Texte de lecture:
Check Point sur Seine

lundi 12 octobre 2015.
 

J’ai défait ma valise pendant que mes amis Eric Coquerel et Danielle Simonnet imposaient un débat sur la pitoyable opération « Tel Aviv plage ». Je fais miens leurs arguments pondérés. Je n’y ajoute rien. La direction politique effective du Parti de Gauche a fait son travail de façon magistrale. Le rôle de déclencheur a été bien accompli par l’intervention de Danielle Simonnet, notre unique conseillère de Paris par ailleurs co-coordinatrice du Parti de Gauche. Mais je veux marquer d’une pierre blanche ce que j’observe à cette occasion.

Données disponibles:
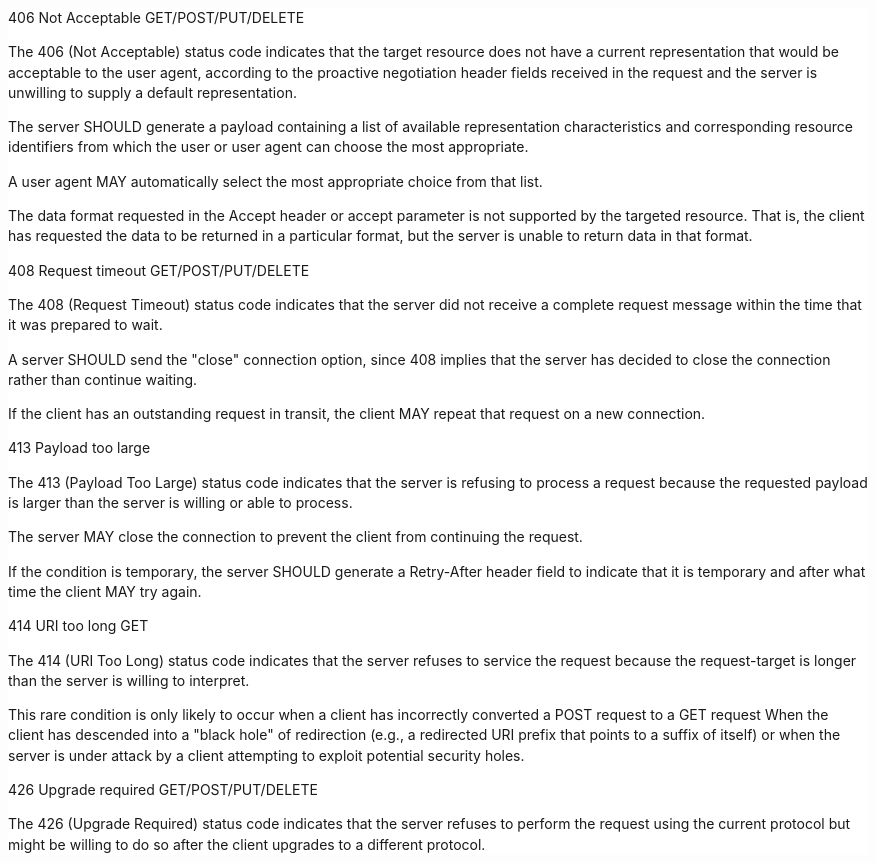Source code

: <tr>
<td>406</td>
<td>Not Acceptable</td>
<td>GET/POST/PUT/DELETE</td>
<td>
<p>The 406 (Not Acceptable) status code indicates that the target resource does not have a current representation that would be acceptable to the user agent, according to the proactive negotiation header fields received in the request and the server is unwilling to supply a default representation.</p>
<p>The server SHOULD generate a payload containing a list of available representation characteristics and corresponding resource identifiers from which the user or user agent can choose the most appropriate.</p>
<p>A user agent MAY automatically select the most appropriate choice from that list.</p>
<p>The data format requested in the Accept header or accept parameter is not supported by the targeted resource. That is, the client has requested the data to be returned in a particular format, but the server is unable to return data in that format.</p>
</td>
</tr>
<tr>
<td>408</td>
<td>Request timeout</td>
<td>GET/POST/PUT/DELETE</td>
<td>
<p>The 408 (Request Timeout) status code indicates that the server did not receive a complete request message within the time that it was prepared to wait.</p>
<p>A server SHOULD send the "close" connection option, since 408 implies that the server has decided to close the connection rather than continue waiting.</p>
<p>If the client has an outstanding request in transit, the client MAY repeat that request on a new connection.</p>
</td>
</tr>
<tr>
<td>413</td>
<td>Payload too large</td>
<td>&nbsp;</td>
<td>
<p>The 413 (Payload Too Large) status code indicates that the server is refusing to process a request because the requested payload is larger than the server is willing or able to process.</p>
<p>The server MAY close the connection to prevent the client from continuing the request.</p>
<p>If the condition is temporary, the server SHOULD generate a Retry-After header field to indicate that it is temporary and after what time the client MAY try again.</p>
</td>
</tr>
<tr>
<td>414</td>
<td>URI too long</td>
<td>GET</td>
<td>
<p>The 414 (URI Too Long) status code indicates that the server refuses to service the request because the request-target is longer than the server is willing to interpret.</p>
<p>This rare condition is only likely to occur when a client has incorrectly converted a POST request to a GET request When the client has descended into a "black hole" of redirection (e.g., a redirected URI prefix that points to a suffix of itself) or when the server is under attack by a client attempting to exploit potential security holes.</p>
</td>
</tr>
<tr>
<td>426</td>
<td>Upgrade required</td>
<td>GET/POST/PUT/DELETE</td>
<td>
<p>The 426 (Upgrade Required) status code indicates that the server refuses to perform the request using the current protocol but might be willing to do so after the client upgrades to a different protocol.</p>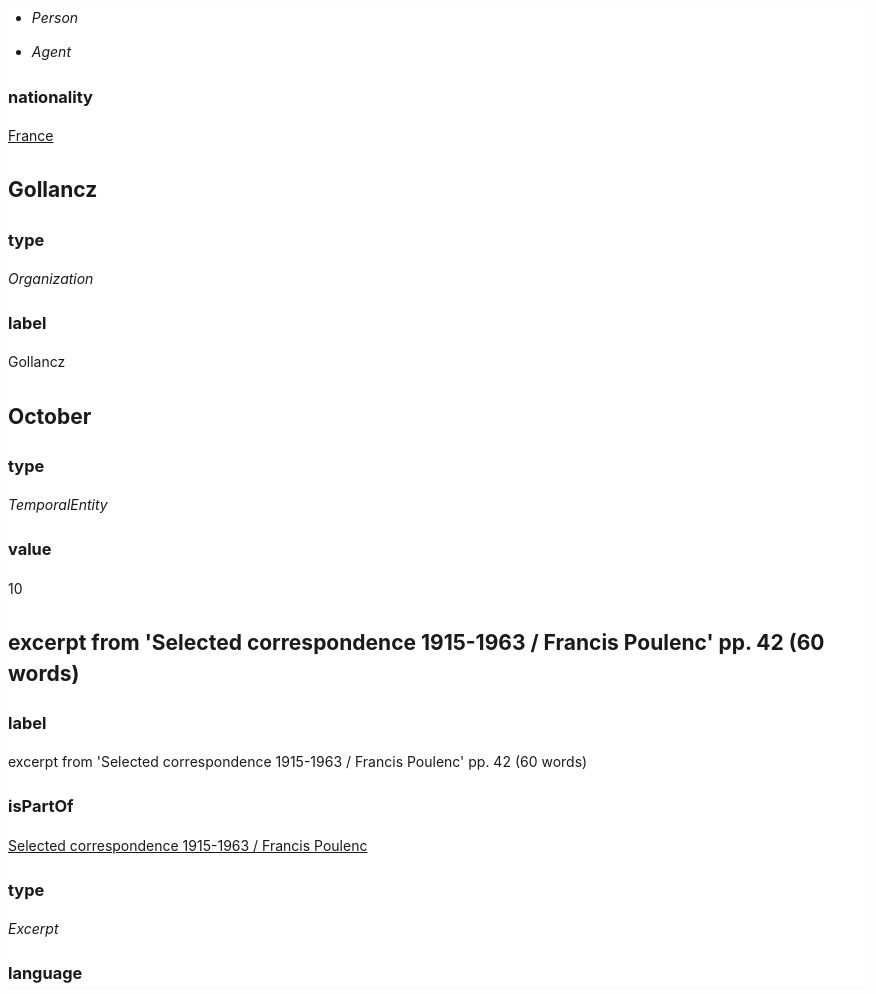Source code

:  - *Person*

 - *Agent*

### nationality


[France](#France)

## Gollancz

### type


*Organization*

### label


Gollancz

## October

### type


*TemporalEntity*

### value


10

## excerpt from 'Selected correspondence 1915-1963 / Francis Poulenc' pp. 42 (60 words)

### label


excerpt from 'Selected correspondence 1915-1963 / Francis Poulenc' pp. 42 (60 words)

### isPartOf


[Selected correspondence 1915-1963 / Francis Poulenc](#Selected-correspondence-1915-1963-/-Francis-Poulenc)

### type


*Excerpt*

### language

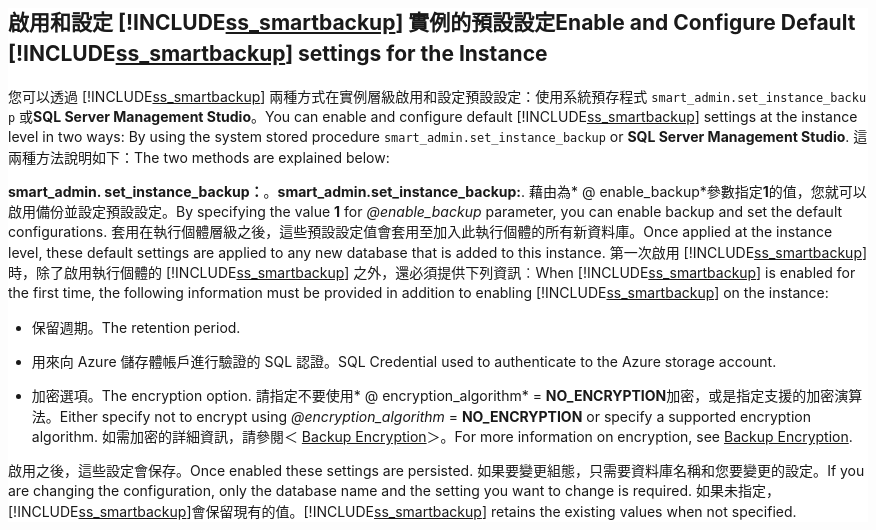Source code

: ##  <a name="enable-and-configure-default-ss_smartbackup-settings-for-the-instance"></a><a name="InstanceConfigure"></a><span data-ttu-id="8c693-173">啟用和設定 [!INCLUDE[ss_smartbackup](../includes/ss-smartbackup-md.md)] 實例的預設設定</span><span class="sxs-lookup"><span data-stu-id="8c693-173">Enable and Configure Default [!INCLUDE[ss_smartbackup](../includes/ss-smartbackup-md.md)] settings for the Instance</span></span>  
 <span data-ttu-id="8c693-174">您可以透過 [!INCLUDE[ss_smartbackup](../includes/ss-smartbackup-md.md)] 兩種方式在實例層級啟用和設定預設設定：使用系統預存程式 `smart_admin.set_instance_backup` 或**SQL Server Management Studio**。</span><span class="sxs-lookup"><span data-stu-id="8c693-174">You can enable and configure default [!INCLUDE[ss_smartbackup](../includes/ss-smartbackup-md.md)] settings at the instance level in two ways:  By using the system stored procedure `smart_admin.set_instance_backup` or **SQL Server Management Studio**.</span></span> <span data-ttu-id="8c693-175">這兩種方法說明如下：</span><span class="sxs-lookup"><span data-stu-id="8c693-175">The two methods are explained below:</span></span>  
  
 <span data-ttu-id="8c693-176">**smart_admin. set_instance_backup：**。</span><span class="sxs-lookup"><span data-stu-id="8c693-176">**smart_admin.set_instance_backup:**.</span></span> <span data-ttu-id="8c693-177">藉由為\* \@ enable_backup\*參數指定**1**的值，您就可以啟用備份並設定預設設定。</span><span class="sxs-lookup"><span data-stu-id="8c693-177">By specifying the value **1** for *\@enable_backup* parameter, you can enable backup and set the default configurations.</span></span> <span data-ttu-id="8c693-178">套用在執行個體層級之後，這些預設設定值會套用至加入此執行個體的所有新資料庫。</span><span class="sxs-lookup"><span data-stu-id="8c693-178">Once applied at the instance level, these default settings are applied to any new database that is added to this instance.</span></span>  <span data-ttu-id="8c693-179">第一次啟用 [!INCLUDE[ss_smartbackup](../includes/ss-smartbackup-md.md)] 時，除了啟用執行個體的 [!INCLUDE[ss_smartbackup](../includes/ss-smartbackup-md.md)] 之外，還必須提供下列資訊︰</span><span class="sxs-lookup"><span data-stu-id="8c693-179">When [!INCLUDE[ss_smartbackup](../includes/ss-smartbackup-md.md)] is enabled for the first time, the following information must be provided in addition to enabling [!INCLUDE[ss_smartbackup](../includes/ss-smartbackup-md.md)] on the instance:</span></span>  
  
-   <span data-ttu-id="8c693-180">保留週期。</span><span class="sxs-lookup"><span data-stu-id="8c693-180">The retention period.</span></span>  
  
-   <span data-ttu-id="8c693-181">用來向 Azure 儲存體帳戶進行驗證的 SQL 認證。</span><span class="sxs-lookup"><span data-stu-id="8c693-181">SQL Credential used to authenticate to the Azure storage account.</span></span>  
  
-   <span data-ttu-id="8c693-182">加密選項。</span><span class="sxs-lookup"><span data-stu-id="8c693-182">The encryption option.</span></span> <span data-ttu-id="8c693-183">請指定不要使用\* \@ encryption_algorithm\*  =  **NO_ENCRYPTION**加密，或是指定支援的加密演算法。</span><span class="sxs-lookup"><span data-stu-id="8c693-183">Either specify not to encrypt using *\@encryption_algorithm* = **NO_ENCRYPTION** or specify a supported encryption algorithm.</span></span> <span data-ttu-id="8c693-184">如需加密的詳細資訊，請參閱＜ [Backup Encryption](../relational-databases/backup-restore/backup-encryption.md)＞。</span><span class="sxs-lookup"><span data-stu-id="8c693-184">For more information on encryption, see [Backup Encryption](../relational-databases/backup-restore/backup-encryption.md).</span></span>  
  
 <span data-ttu-id="8c693-185">啟用之後，這些設定會保存。</span><span class="sxs-lookup"><span data-stu-id="8c693-185">Once enabled these settings are persisted.</span></span> <span data-ttu-id="8c693-186">如果要變更組態，只需要資料庫名稱和您要變更的設定。</span><span class="sxs-lookup"><span data-stu-id="8c693-186">If you are changing the configuration, only the database name and the setting you want to change is required.</span></span> <span data-ttu-id="8c693-187">如果未指定，[!INCLUDE[ss_smartbackup](../includes/ss-smartbackup-md.md)]會保留現有的值。</span><span class="sxs-lookup"><span data-stu-id="8c693-187">[!INCLUDE[ss_smartbackup](../includes/ss-smartbackup-md.md)] retains the existing values when not specified.</span></span>  
  
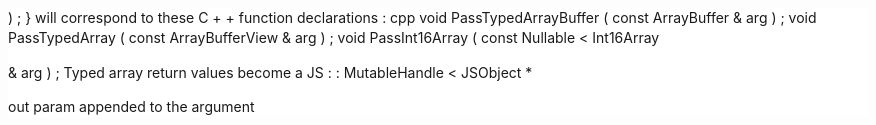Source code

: )
;
}
will
correspond
to
these
C
+
+
function
declarations
:
cpp
void
PassTypedArrayBuffer
(
const
ArrayBuffer
&
arg
)
;
void
PassTypedArray
(
const
ArrayBufferView
&
arg
)
;
void
PassInt16Array
(
const
Nullable
<
Int16Array
>
&
arg
)
;
Typed
array
return
values
become
a
JS
:
:
MutableHandle
<
JSObject
*
>
out
param
appended
to
the
argument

Consignes de l'exercice:
(A) Pouvez-vous recopier fidèlement le passage du texte sur l'opération « Tel Aviv plage » qui commence à « lundi 12 octobre » et se termine à « à cette occasion. » ?
(B) Pourriez-vous reprendre le texte sur l'opération « Tel Aviv plage » là où il s'arrête et en rédiger la suite ?
Vous n'aurez pas besoin des items pour ce travail.

Réponses aux exercices:
(A)
lundi 12 octobre 2015.
 

J’ai défait ma valise pendant que mes amis Eric Coquerel et Danielle Simonnet imposaient un débat sur la pitoyable opération « Tel Aviv plage ». Je fais miens leurs arguments pondérés. Je n’y ajoute rien. La direction politique effective du Parti de Gauche a fait son travail de façon magistrale. Le rôle de déclencheur a été bien accompli par l’intervention de Danielle Simonnet, notre unique conseillère de Paris par ailleurs co-coordinatrice du Parti de Gauche. Mais je veux marquer d’une pierre blanche ce que j’observe à cette occasion.

(B)
Un grand changement se voit dans l’opinion sur le thème. Je le note en constatant l’absolue impuissance des habituels manieurs pervers du rayon paralysant : l’accusation d’antisémitisme assénée à tort et à travers, à tous propos et hors de propos, sur tout le monde et n’importe qui, n’impressionne plus personne. C’est un résultat lamentable de l’abus qui a été fait de cette accusation. Car l’antisémitisme est une réalité comme le racisme en général dont il est une expression particulière. Mais à force de l’utiliser pour interdire tout débat sur la politique des gouvernements d’Israël, ou pour régler des comptes politiques, l’argument a changé de sens aux yeux du plus grand nombre en perdant son objet réel. L’accusation d’antisémitisme est surtout devenue l’argument de confort pour habiller le soutien inconditionnel à un gouvernement étranger dont la majorité des Français, toutes confessions et opinions politiques confondues, réprouve le comportement. Depuis les crimes de guerres contre la population de Gaza, seuls les fanatiques en sont restés à cette option du soutien inconditionnel alors même qu’une partie de l’opinion israélienne et des militaires de ce pays condamnent eux-mêmes ce qui s’est passé et se passe depuis ! Le soutien du CRIF à madame Le Pen et le retour d’ascenseur bienveillant du Front national n’ont rien arrangé, c’est bien certain.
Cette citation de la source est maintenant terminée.